* MATERIAL SUPPLIED
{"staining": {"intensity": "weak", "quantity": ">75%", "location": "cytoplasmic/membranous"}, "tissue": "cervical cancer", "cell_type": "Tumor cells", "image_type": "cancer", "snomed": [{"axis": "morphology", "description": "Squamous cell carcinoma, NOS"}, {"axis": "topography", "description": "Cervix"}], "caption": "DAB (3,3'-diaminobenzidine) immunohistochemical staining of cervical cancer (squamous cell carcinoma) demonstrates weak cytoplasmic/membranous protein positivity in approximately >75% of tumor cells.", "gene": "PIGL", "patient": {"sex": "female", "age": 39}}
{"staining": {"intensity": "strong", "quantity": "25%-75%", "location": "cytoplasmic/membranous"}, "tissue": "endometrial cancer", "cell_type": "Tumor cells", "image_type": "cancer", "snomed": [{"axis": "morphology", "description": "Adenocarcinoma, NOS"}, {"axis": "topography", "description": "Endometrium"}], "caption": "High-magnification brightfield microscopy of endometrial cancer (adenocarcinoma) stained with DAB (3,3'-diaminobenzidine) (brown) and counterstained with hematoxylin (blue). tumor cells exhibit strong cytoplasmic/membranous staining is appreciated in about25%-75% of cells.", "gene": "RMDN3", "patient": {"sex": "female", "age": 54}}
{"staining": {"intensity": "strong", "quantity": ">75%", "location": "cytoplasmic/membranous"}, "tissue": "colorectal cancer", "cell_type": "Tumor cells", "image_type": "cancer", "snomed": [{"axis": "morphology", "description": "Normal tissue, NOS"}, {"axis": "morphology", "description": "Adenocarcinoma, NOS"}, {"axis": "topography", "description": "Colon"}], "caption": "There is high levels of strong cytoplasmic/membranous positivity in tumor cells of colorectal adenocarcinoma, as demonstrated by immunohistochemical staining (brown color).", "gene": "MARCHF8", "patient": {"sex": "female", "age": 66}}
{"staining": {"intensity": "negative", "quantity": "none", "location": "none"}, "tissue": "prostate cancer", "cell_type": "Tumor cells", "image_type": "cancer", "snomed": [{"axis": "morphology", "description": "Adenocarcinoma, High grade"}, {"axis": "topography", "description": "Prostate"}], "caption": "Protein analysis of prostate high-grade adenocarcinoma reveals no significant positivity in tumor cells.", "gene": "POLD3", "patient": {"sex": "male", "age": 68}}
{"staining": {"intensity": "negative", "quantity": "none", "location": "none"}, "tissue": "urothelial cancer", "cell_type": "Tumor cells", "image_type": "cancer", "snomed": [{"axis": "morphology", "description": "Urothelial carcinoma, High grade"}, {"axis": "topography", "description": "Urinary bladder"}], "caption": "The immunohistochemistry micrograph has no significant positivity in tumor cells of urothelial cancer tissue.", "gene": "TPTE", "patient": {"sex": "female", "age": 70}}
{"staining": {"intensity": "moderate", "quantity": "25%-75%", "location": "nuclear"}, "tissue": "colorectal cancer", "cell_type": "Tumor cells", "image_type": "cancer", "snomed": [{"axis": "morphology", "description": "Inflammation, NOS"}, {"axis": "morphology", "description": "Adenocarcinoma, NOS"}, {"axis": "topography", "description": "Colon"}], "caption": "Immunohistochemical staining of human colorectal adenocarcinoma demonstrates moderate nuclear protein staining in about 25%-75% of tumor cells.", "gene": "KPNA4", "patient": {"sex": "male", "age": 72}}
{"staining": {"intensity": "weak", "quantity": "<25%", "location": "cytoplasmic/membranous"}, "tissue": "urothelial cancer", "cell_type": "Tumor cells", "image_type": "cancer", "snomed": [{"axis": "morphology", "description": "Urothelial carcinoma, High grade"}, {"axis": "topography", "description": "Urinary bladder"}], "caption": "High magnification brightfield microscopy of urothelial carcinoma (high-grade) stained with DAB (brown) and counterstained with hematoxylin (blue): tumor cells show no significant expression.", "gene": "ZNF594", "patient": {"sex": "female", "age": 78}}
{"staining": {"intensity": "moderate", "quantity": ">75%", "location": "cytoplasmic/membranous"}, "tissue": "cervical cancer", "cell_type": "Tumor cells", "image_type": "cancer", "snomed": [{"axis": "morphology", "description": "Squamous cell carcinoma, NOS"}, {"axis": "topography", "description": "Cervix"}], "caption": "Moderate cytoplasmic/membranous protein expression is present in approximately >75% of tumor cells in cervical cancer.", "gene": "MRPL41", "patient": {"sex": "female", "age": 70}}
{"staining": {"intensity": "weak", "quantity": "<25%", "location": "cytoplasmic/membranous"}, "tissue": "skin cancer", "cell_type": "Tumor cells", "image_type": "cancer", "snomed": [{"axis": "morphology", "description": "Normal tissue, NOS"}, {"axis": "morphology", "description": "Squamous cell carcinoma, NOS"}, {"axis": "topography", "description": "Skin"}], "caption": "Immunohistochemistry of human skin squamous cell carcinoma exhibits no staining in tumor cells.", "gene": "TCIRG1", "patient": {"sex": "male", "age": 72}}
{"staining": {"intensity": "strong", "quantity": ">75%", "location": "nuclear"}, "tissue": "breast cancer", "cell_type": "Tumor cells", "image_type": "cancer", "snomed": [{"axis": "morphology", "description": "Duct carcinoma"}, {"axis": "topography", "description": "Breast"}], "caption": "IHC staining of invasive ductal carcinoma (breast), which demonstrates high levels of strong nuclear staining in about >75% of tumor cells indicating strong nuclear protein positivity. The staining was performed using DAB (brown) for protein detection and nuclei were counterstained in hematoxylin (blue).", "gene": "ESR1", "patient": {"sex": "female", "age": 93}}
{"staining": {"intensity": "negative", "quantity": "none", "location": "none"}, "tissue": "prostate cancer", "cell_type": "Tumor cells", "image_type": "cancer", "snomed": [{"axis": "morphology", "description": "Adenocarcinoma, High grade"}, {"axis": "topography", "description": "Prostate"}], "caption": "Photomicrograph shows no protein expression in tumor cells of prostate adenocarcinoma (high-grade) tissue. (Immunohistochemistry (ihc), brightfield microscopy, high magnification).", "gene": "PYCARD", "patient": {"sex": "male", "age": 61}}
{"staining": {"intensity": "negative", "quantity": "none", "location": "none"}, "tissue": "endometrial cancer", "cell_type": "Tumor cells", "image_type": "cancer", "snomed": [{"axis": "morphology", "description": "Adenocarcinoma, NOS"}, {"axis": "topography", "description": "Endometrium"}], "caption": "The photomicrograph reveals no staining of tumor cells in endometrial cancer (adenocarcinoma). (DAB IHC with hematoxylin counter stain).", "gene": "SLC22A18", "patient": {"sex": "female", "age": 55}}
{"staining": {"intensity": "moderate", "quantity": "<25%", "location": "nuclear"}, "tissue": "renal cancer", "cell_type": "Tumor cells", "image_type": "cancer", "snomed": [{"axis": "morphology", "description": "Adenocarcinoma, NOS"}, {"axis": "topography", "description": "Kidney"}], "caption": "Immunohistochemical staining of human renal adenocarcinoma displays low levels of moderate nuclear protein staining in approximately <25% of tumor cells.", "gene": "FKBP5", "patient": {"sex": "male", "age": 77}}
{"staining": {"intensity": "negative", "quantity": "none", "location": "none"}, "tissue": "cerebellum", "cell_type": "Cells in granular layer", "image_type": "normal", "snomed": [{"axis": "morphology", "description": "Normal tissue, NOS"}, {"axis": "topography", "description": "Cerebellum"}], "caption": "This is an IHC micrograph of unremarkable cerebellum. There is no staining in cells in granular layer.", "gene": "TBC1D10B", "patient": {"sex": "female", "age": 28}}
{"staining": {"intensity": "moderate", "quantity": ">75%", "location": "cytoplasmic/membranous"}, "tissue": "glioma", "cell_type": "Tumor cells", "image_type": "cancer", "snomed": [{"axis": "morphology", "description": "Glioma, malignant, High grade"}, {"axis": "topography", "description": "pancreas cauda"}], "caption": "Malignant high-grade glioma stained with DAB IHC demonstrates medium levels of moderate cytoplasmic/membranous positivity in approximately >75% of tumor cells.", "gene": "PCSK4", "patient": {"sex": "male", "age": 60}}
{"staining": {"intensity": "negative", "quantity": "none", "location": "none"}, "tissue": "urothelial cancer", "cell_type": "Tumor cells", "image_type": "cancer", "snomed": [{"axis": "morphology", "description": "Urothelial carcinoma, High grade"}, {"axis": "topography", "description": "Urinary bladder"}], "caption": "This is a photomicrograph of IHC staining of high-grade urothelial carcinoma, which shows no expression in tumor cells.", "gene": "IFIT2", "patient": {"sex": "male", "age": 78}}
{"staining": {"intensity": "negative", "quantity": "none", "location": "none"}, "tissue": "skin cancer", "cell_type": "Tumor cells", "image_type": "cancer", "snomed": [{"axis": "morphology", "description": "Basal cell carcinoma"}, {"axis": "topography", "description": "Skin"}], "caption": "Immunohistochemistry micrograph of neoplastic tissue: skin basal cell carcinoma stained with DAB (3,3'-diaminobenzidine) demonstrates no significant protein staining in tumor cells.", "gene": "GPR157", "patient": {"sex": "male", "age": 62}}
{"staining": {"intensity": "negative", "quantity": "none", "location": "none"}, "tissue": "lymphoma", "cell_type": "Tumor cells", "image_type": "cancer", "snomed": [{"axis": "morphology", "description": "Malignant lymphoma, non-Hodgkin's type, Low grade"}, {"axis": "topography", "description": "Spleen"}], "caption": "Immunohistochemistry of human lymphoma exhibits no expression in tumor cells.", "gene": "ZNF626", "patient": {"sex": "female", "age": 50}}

* WHAT THE EXERCISE ASKS
Reproduce the lines of the entries above from the one with "microscopy of urothelial" to the one with "of human skin", both included, exactly and without any other line.

* WRITTEN RESPONSE
{"staining": {"intensity": "weak", "quantity": "<25%", "location": "cytoplasmic/membranous"}, "tissue": "urothelial cancer", "cell_type": "Tumor cells", "image_type": "cancer", "snomed": [{"axis": "morphology", "description": "Urothelial carcinoma, High grade"}, {"axis": "topography", "description": "Urinary bladder"}], "caption": "High magnification brightfield microscopy of urothelial carcinoma (high-grade) stained with DAB (brown) and counterstained with hematoxylin (blue): tumor cells show no significant expression.", "gene": "ZNF594", "patient": {"sex": "female", "age": 78}}
{"staining": {"intensity": "moderate", "quantity": ">75%", "location": "cytoplasmic/membranous"}, "tissue": "cervical cancer", "cell_type": "Tumor cells", "image_type": "cancer", "snomed": [{"axis": "morphology", "description": "Squamous cell carcinoma, NOS"}, {"axis": "topography", "description": "Cervix"}], "caption": "Moderate cytoplasmic/membranous protein expression is present in approximately >75% of tumor cells in cervical cancer.", "gene": "MRPL41", "patient": {"sex": "female", "age": 70}}
{"staining": {"intensity": "weak", "quantity": "<25%", "location": "cytoplasmic/membranous"}, "tissue": "skin cancer", "cell_type": "Tumor cells", "image_type": "cancer", "snomed": [{"axis": "morphology", "description": "Normal tissue, NOS"}, {"axis": "morphology", "description": "Squamous cell carcinoma, NOS"}, {"axis": "topography", "description": "Skin"}], "caption": "Immunohistochemistry of human skin squamous cell carcinoma exhibits no staining in tumor cells.", "gene": "TCIRG1", "patient": {"sex": "male", "age": 72}}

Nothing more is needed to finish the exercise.